» **Description of the task**
Identify all lines of the data containing the string "middle" and copy them.

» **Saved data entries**
========================================

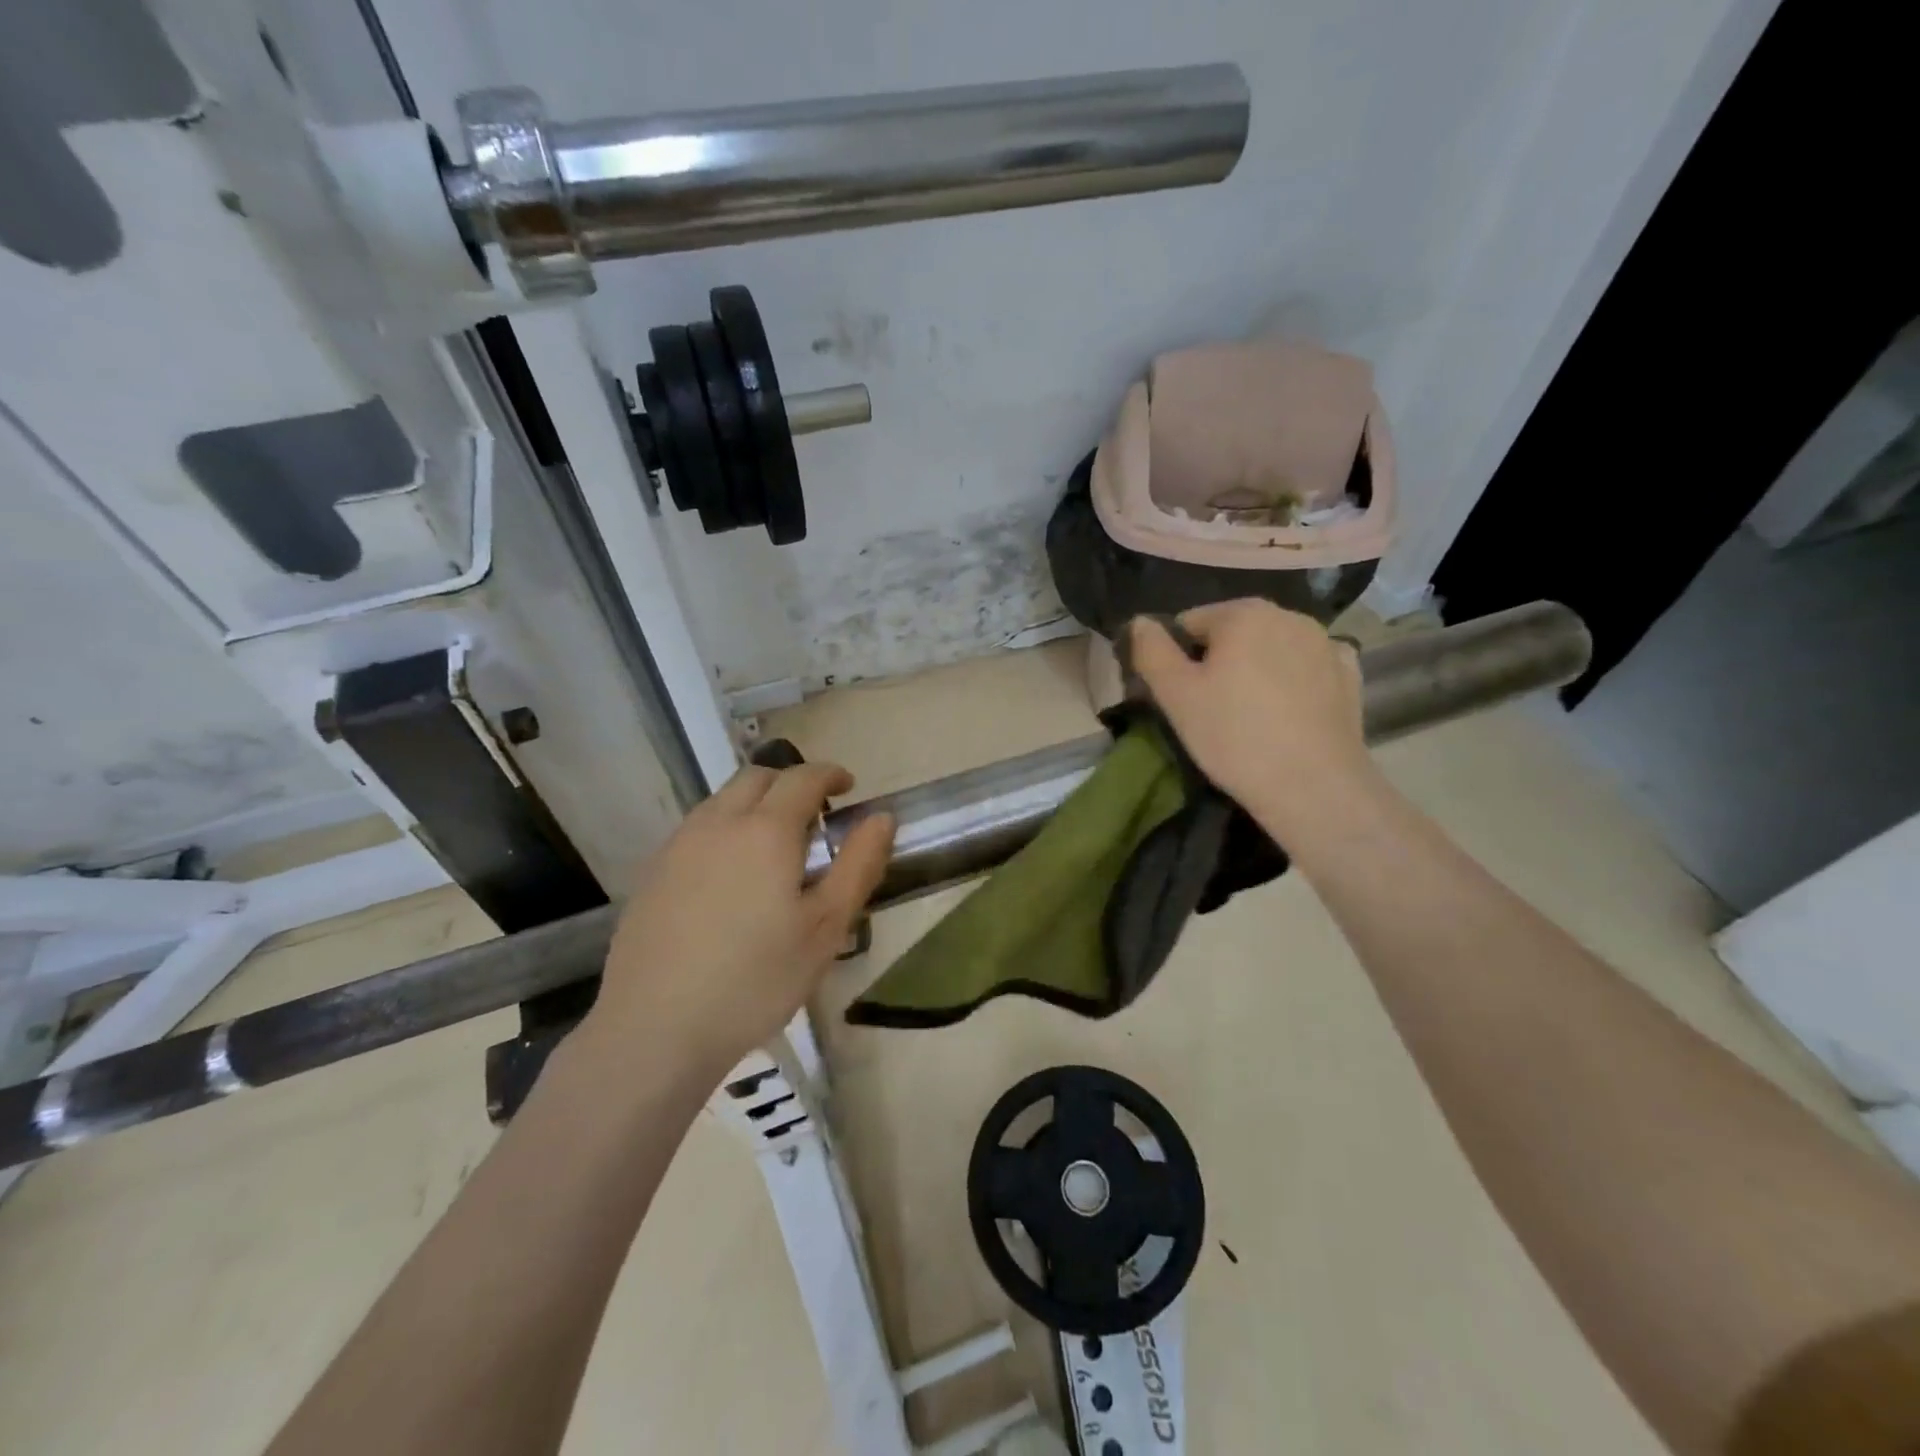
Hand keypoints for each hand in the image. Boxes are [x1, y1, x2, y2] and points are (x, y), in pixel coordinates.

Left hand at [586, 762, 893, 1078]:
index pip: (803, 777)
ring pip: (722, 801)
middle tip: (814, 816)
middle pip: (757, 778)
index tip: (849, 787)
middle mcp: (718, 823)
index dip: (830, 774)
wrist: (654, 1029)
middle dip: (791, 783)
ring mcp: (678, 846)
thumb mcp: (825, 929)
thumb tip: (881, 817)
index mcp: (765, 830)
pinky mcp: (652, 873)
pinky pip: (697, 830)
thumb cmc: (755, 980)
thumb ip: (858, 865)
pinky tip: (730, 878)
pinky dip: (724, 830)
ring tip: (774, 848)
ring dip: (754, 804)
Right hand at [1127, 600, 1369, 818]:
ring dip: (1254, 670)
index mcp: (1243, 613)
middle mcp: (1288, 614)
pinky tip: (1287, 713)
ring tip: (1249, 717)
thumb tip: (1140, 622)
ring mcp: (1325, 642)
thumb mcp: (1175, 696)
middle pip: (1232, 634)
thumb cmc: (1234, 736)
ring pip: (1270, 649)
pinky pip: (1305, 668)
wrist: (1314, 786)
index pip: (1189, 623)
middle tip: (1211, 711)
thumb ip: (1151, 650)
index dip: (1176, 659)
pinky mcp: (1348, 675)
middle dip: (1217, 662)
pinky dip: (1292, 681)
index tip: (1179, 697)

========================================

» **Output for this exercise**
middle tip: (814, 816)
middle pip: (757, 778)
middle mcp: (718, 823)
middle dip: (791, 783)
middle mcp: (1288, 614)
middle pip: (1232, 634)
middle tip: (1211, 711)
middle dip: (1217, 662)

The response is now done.